== Task inputs ==

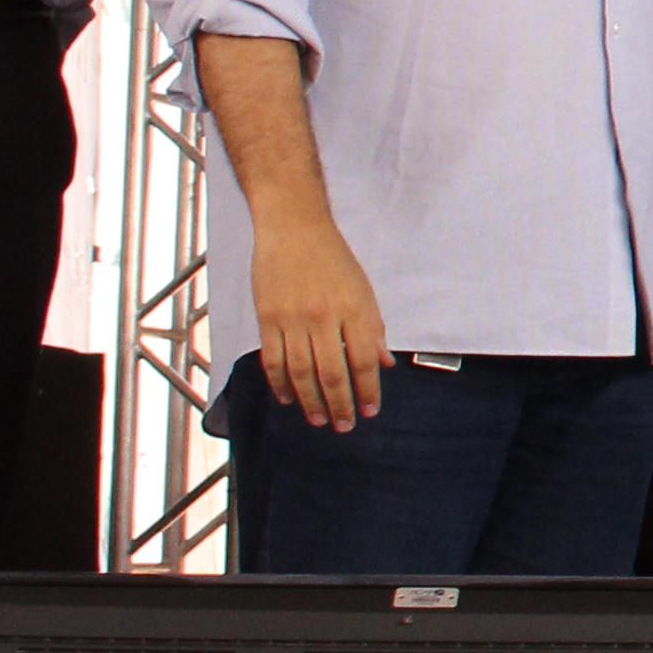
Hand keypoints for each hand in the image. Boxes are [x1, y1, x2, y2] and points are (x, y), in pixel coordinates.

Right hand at [251, 211, 389, 431]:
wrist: (294, 227)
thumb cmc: (333, 258)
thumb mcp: (364, 289)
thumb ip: (373, 328)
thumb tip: (384, 364)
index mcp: (354, 309)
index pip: (364, 361)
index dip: (368, 390)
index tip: (370, 410)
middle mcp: (325, 316)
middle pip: (333, 372)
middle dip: (341, 404)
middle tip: (344, 426)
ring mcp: (293, 318)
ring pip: (301, 372)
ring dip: (311, 401)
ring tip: (319, 420)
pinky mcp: (267, 317)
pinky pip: (273, 359)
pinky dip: (280, 383)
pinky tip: (288, 398)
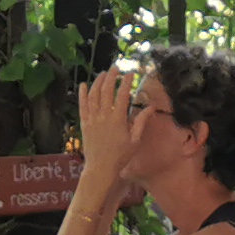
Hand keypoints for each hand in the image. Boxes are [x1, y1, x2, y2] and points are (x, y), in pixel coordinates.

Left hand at [77, 70, 139, 186]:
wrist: (101, 167)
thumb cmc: (121, 156)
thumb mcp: (135, 140)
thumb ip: (141, 122)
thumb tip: (151, 107)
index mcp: (118, 119)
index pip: (122, 95)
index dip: (126, 82)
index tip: (130, 73)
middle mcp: (104, 116)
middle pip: (106, 90)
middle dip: (111, 77)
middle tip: (116, 68)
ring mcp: (92, 118)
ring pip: (94, 95)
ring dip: (98, 81)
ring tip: (103, 73)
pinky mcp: (84, 122)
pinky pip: (82, 105)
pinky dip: (82, 93)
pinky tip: (83, 84)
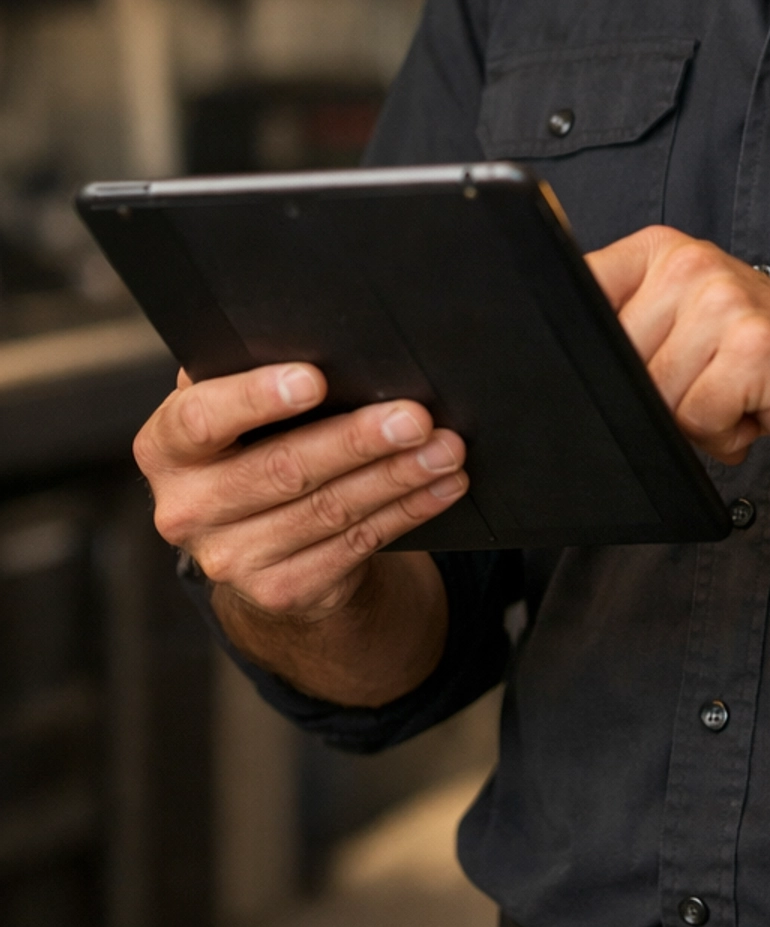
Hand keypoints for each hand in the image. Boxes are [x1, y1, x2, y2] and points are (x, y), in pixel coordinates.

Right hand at [134, 363, 467, 620]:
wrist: (255, 536)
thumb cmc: (253, 440)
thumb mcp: (237, 408)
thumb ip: (254, 372)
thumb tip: (327, 335)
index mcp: (166, 448)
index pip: (201, 420)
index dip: (256, 399)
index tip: (315, 379)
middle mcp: (187, 509)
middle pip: (280, 469)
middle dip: (356, 440)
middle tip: (414, 416)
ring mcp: (231, 559)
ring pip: (327, 510)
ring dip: (396, 476)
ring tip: (445, 448)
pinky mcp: (280, 591)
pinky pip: (354, 545)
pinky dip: (406, 510)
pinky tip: (441, 485)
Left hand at [587, 227, 769, 467]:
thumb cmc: (768, 361)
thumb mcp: (687, 324)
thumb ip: (627, 330)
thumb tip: (553, 368)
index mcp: (662, 252)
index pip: (578, 293)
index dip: (577, 349)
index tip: (608, 368)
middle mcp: (691, 264)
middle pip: (613, 362)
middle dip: (651, 397)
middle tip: (704, 383)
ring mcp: (724, 301)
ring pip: (654, 396)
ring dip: (692, 421)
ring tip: (734, 395)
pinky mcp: (753, 347)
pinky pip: (697, 419)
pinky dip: (724, 436)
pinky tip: (756, 410)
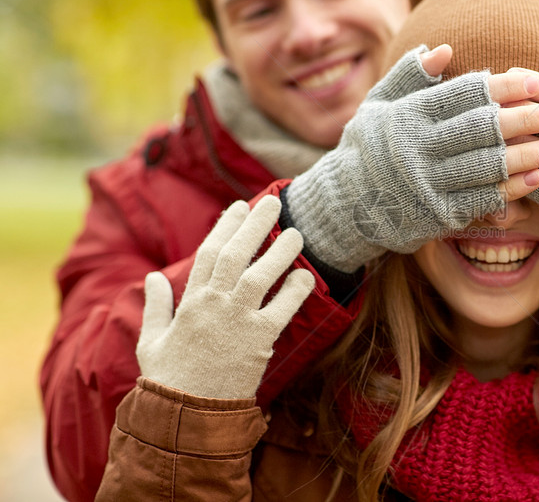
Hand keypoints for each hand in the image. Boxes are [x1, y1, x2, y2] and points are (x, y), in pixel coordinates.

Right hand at [136, 195, 314, 398]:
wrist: (186, 415)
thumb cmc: (168, 380)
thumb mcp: (152, 341)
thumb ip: (156, 306)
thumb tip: (152, 277)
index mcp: (191, 301)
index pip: (209, 253)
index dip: (225, 227)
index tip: (239, 207)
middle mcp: (215, 304)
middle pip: (237, 254)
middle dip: (255, 224)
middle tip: (275, 202)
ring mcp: (238, 320)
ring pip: (262, 275)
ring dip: (281, 251)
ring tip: (298, 232)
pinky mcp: (260, 340)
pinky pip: (283, 309)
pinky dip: (296, 290)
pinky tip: (307, 275)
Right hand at [287, 44, 538, 272]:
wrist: (344, 206)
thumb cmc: (367, 149)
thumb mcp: (377, 105)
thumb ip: (409, 75)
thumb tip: (444, 48)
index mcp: (407, 115)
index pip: (466, 94)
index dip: (506, 86)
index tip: (538, 82)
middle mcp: (417, 148)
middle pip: (481, 128)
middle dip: (523, 119)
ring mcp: (427, 184)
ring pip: (485, 166)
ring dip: (524, 157)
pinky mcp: (435, 215)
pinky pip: (481, 200)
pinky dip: (510, 190)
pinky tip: (533, 179)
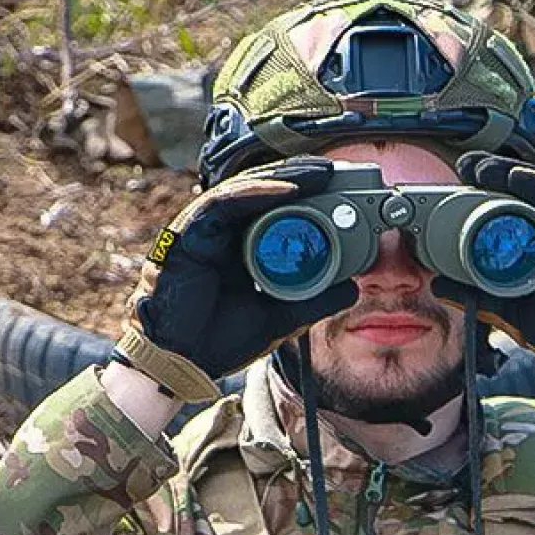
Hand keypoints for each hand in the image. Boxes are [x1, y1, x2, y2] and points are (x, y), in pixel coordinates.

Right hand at [118, 156, 358, 398]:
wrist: (182, 363)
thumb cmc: (220, 339)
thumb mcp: (282, 317)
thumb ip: (315, 301)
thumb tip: (353, 289)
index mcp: (241, 249)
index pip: (275, 211)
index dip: (307, 196)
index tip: (342, 190)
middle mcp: (222, 235)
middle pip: (262, 193)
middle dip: (300, 177)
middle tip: (336, 170)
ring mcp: (203, 233)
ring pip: (245, 191)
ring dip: (285, 178)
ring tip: (320, 174)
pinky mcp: (187, 235)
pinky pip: (223, 203)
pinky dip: (256, 193)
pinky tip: (288, 189)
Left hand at [433, 152, 534, 379]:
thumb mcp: (514, 312)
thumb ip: (480, 296)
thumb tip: (439, 285)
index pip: (509, 214)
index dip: (481, 199)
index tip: (453, 188)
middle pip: (525, 196)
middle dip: (493, 178)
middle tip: (464, 166)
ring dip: (511, 176)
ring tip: (482, 169)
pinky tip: (516, 178)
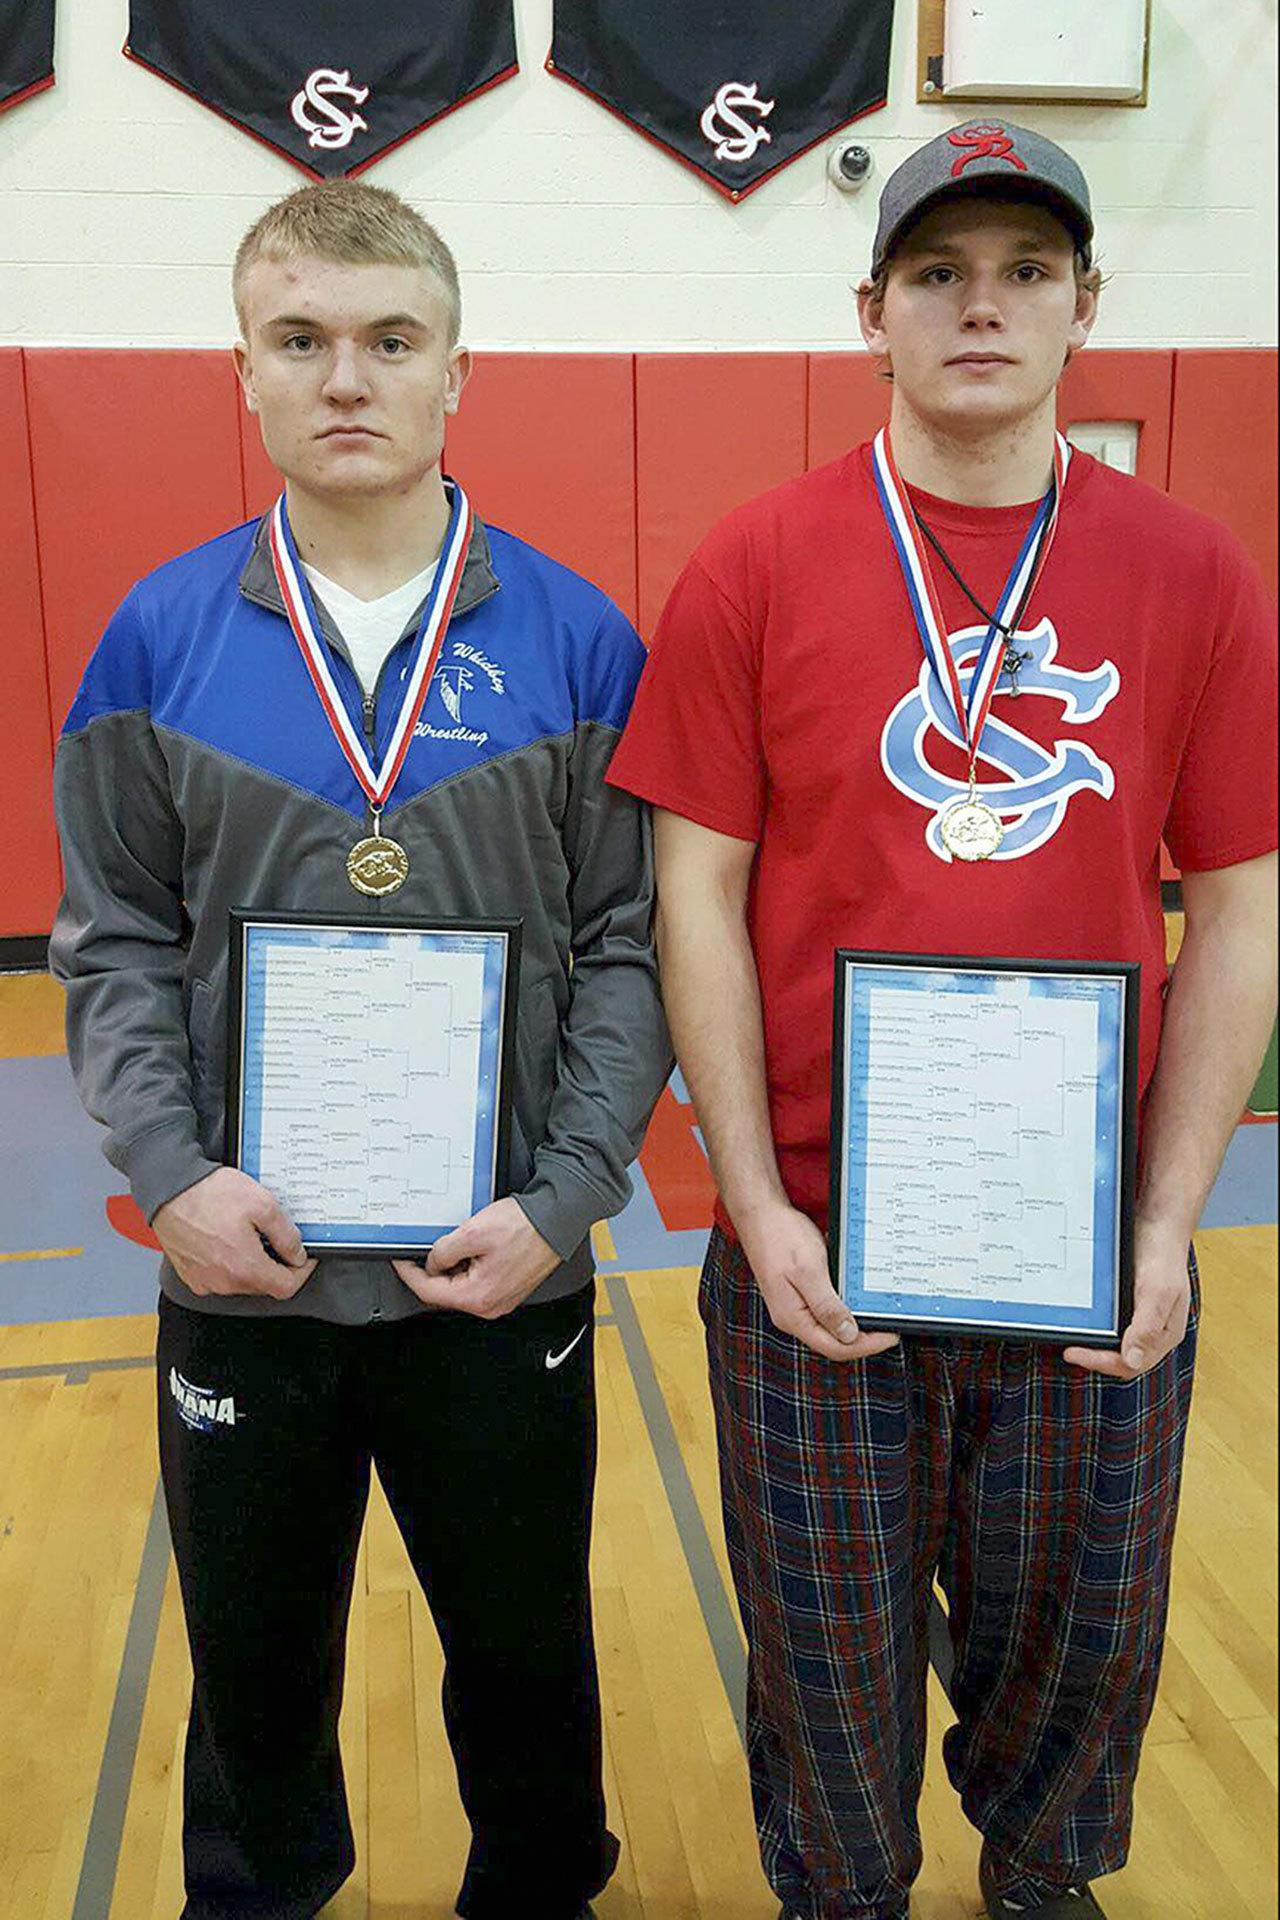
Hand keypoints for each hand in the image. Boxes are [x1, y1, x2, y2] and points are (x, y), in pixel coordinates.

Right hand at [153, 1167, 316, 1299]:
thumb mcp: (262, 1204)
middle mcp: (224, 1282)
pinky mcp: (191, 1275)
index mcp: (245, 1268)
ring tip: (245, 1233)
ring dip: (251, 1263)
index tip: (303, 1258)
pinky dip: (229, 1263)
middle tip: (273, 1237)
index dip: (302, 1272)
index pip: (287, 1287)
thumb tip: (296, 1253)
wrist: (168, 1188)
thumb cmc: (208, 1194)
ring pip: (241, 1281)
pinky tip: (226, 1239)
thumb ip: (286, 1234)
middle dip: (275, 1265)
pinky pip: (220, 1276)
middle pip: (264, 1285)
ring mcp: (205, 1281)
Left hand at [392, 1198, 560, 1319]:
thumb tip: (432, 1263)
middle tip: (431, 1246)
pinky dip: (470, 1266)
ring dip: (454, 1266)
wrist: (558, 1220)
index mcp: (479, 1296)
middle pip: (445, 1291)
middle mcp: (491, 1304)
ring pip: (461, 1286)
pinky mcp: (508, 1287)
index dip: (409, 1273)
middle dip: (434, 1269)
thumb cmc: (526, 1227)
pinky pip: (478, 1281)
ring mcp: (501, 1298)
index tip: (400, 1260)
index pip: (429, 1291)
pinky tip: (476, 1246)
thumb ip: (443, 1252)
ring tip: (462, 1241)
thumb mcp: (472, 1233)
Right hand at [738, 1198, 900, 1363]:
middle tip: (888, 1325)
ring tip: (876, 1312)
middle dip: (863, 1337)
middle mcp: (792, 1316)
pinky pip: (823, 1306)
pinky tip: (854, 1293)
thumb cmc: (779, 1237)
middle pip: (833, 1340)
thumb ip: (827, 1306)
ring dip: (853, 1320)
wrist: (759, 1214)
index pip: (835, 1347)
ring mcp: (793, 1304)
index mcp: (793, 1317)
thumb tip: (848, 1335)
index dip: (866, 1345)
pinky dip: (842, 1303)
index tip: (890, 1336)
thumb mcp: (809, 1271)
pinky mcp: (797, 1291)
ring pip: (829, 1324)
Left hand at [1064, 1218, 1191, 1379]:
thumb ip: (1147, 1327)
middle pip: (1121, 1358)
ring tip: (1071, 1336)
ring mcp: (1141, 1318)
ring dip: (1094, 1343)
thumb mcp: (1157, 1291)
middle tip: (1069, 1348)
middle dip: (1095, 1357)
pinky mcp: (1130, 1305)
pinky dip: (1096, 1326)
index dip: (1102, 1363)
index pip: (1132, 1364)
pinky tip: (1082, 1318)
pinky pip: (1112, 1325)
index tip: (1074, 1353)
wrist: (1158, 1224)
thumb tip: (1133, 1360)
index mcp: (1165, 1334)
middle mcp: (1153, 1330)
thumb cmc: (1162, 1255)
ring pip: (1115, 1343)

===

» **What to do**: Give again, exactly as written above, each line from the one that has "pinky tip: (756, 410)" to the one that has "middle pip: (237, 254)", both included; omit the pictures.

» **Output of the task**:
pinky tip: (756, 410)
Hand keypoints for each hand in the image. Boxes are [x1, y1, x2, y2] and points are (x, y), in pixel coordinates.

Right hand at [136, 195, 314, 398]:
wrist: (186, 415)
thumb cmc: (168, 380)
thumb mcp: (152, 341)
thumb ip: (156, 306)
thumb tip: (152, 277)
index mcp: (191, 301)
index pip: (209, 253)
index dip: (225, 227)
index tip: (239, 207)
middle mcp: (215, 304)
middle pip: (237, 254)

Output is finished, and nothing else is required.